→ **PROVIDED RECORDS**:
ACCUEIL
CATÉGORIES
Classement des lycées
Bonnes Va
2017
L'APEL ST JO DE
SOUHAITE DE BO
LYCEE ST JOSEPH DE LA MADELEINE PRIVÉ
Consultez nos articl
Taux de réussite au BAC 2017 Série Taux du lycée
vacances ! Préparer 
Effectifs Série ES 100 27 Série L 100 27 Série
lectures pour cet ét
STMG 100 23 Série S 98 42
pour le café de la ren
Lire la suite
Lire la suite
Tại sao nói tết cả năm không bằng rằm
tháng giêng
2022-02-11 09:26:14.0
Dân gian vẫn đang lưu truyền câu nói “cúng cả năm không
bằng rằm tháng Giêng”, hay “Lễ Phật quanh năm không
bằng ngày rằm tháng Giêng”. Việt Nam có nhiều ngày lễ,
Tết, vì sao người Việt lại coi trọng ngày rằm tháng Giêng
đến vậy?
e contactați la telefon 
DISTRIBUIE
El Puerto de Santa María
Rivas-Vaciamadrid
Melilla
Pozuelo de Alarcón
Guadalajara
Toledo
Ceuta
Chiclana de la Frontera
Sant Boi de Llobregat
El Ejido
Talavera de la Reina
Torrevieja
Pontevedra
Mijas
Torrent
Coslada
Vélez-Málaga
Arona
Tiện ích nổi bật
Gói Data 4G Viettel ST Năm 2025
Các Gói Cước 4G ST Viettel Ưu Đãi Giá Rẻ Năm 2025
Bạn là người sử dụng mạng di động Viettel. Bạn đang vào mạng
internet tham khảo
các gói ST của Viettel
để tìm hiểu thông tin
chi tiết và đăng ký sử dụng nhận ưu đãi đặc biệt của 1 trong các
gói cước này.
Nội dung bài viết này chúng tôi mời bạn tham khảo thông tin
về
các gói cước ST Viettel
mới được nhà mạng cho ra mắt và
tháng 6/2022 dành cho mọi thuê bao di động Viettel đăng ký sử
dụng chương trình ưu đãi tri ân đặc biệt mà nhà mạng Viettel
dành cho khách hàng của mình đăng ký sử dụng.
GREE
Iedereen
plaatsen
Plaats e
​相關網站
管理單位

...

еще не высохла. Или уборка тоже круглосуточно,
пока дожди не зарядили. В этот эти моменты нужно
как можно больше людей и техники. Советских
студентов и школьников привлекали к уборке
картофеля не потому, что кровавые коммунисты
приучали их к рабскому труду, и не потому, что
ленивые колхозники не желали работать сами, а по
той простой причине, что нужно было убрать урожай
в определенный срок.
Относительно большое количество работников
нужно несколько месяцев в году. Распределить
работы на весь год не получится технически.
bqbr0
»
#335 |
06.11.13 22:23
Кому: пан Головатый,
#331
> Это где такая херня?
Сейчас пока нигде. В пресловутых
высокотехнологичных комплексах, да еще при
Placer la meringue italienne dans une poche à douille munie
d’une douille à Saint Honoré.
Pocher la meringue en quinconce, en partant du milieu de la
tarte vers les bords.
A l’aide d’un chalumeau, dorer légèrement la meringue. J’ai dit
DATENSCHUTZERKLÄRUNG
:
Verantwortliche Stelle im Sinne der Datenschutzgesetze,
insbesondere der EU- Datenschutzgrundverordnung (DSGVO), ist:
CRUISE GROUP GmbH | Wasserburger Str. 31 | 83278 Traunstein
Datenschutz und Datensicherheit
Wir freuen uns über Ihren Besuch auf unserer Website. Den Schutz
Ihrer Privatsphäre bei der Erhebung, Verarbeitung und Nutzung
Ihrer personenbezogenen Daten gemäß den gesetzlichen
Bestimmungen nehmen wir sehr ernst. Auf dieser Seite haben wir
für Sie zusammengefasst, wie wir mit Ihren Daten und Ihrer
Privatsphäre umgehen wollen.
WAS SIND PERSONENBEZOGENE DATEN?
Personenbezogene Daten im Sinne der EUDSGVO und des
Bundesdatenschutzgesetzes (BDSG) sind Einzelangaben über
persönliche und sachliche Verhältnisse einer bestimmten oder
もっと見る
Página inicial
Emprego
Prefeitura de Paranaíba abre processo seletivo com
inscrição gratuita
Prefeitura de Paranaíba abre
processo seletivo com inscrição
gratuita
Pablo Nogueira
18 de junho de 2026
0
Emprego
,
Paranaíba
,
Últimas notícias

→ **ACTIVITY**: Extract from the listing above the lines between the line containing "CRUISE GROUP GmbH" and the line containing "Últimas notícias", keeping both of those lines. Output nothing else.

→ **ANSWER BELOW**:
CRUISE GROUP GmbH | Wasserburger Str. 31 | 83278 Traunstein
Datenschutz und Datensicherheit
Wir freuen uns über Ihren Besuch auf unserer Website. Den Schutz
Ihrer Privatsphäre bei der Erhebung, Verarbeitung und Nutzung
Ihrer personenbezogenen Daten gemäß den gesetzlichen
Bestimmungen nehmen wir sehr ernst. Auf dieser Seite haben wir
für Sie zusammengefasst, wie wir mit Ihren Daten und Ihrer
Privatsphäre umgehen wollen.
WAS SIND PERSONENBEZOGENE DATEN?
Personenbezogene Daten im Sinne der EUDSGVO und des
Bundesdatenschutzgesetzes (BDSG) sind Einzelangaben über
persönliche und sachliche Verhältnisse einer bestimmten oder
もっと見る
Página inicial
Emprego
Prefeitura de Paranaíba abre processo seletivo com
inscrição gratuita
Prefeitura de Paranaíba abre
processo seletivo com inscrição
gratuita
Pablo Nogueira
18 de junho de 2026
0
Emprego
,
Paranaíba
,
Últimas notícias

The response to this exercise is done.